The number of detainees on hunger strike at the US detention centre at Guantanamo Bay, Cuba, has grown and now involves 75 inmates, the US says.
Hunger strikes have flared periodically since 2002
Navy Cmdr Robert Durand said the new hunger strike was aimed at attracting media attention and may also be connected to a disturbance on 18 May.
Detainees started an on-off hunger strike last August to protest at their continued detention and conditions.
Rights groups have voiced concerns that the US has force-fed the strikers.
About 460 prisoners remain at Guantanamo, many of them captured in Afghanistan. Some have been held for nearly four years without charge.
The US military defines a hunger strike as missing nine consecutive meals and most of the 75 passed that mark on Sunday.
Most are refusing food but are drinking liquids.
Cmdr Durand said the hunger strike was not a new tactic at the detention centre and that most returned to full normal diets after media attention had passed.
He said the current protest may be designed to coincide with a series of hearings scheduled in June.

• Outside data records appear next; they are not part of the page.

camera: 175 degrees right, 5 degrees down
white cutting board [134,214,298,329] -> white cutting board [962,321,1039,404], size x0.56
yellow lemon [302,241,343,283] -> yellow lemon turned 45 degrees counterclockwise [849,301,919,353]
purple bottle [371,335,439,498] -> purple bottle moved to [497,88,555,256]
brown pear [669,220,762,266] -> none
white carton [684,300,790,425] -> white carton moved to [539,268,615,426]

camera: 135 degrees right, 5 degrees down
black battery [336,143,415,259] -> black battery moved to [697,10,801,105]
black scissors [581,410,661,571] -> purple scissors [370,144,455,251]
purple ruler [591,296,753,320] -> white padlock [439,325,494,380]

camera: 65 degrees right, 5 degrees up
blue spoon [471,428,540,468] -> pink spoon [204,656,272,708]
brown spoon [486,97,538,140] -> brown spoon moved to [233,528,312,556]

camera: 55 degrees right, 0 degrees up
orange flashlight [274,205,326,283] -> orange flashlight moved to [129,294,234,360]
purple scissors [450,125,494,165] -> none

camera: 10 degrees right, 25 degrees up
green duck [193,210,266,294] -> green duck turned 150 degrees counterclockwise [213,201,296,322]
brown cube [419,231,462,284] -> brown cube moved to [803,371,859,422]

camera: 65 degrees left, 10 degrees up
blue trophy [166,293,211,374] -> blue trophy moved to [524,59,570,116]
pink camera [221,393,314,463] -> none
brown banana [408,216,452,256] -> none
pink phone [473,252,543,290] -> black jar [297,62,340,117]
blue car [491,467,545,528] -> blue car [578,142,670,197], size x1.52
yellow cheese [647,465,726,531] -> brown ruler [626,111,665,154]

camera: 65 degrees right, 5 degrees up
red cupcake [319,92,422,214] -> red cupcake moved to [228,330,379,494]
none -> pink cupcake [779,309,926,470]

"This new hunger strike is likely a co-ordinated, but short-term, effort designed to coincide with the military commission hearings scheduled for the next several weeks as defence attorneys and media normally travel to Guantanamo to observe this process," Cmdr Durand said in a statement.
He said the gesture may also be related to an incident earlier this month when two detainees tried to commit suicide and several others clashed with guards.
Seventy-six detainees began a hunger strike in August. Since then the number has at times grown and then dwindled to a handful.
Three men who have been protesting since August and one of the recent group are being enterally fed, that is via a tube through the nose and into the stomach, the military says.
Defence lawyers have said many detainees stopped their protest because the US military adopted more aggressive measures to force feed them.
In March, more than 250 medical experts signed a letter condemning the US for force-feeding prisoners on hunger strike.
Earlier this month, the UN Committee against Torture called on the US to close Guantanamo and any other secret "war on terror" detention facilities abroad.
The Bush administration has denied allegations of abuse at Guantanamo, and the military says it provides safe, humane care and custody of the detainees.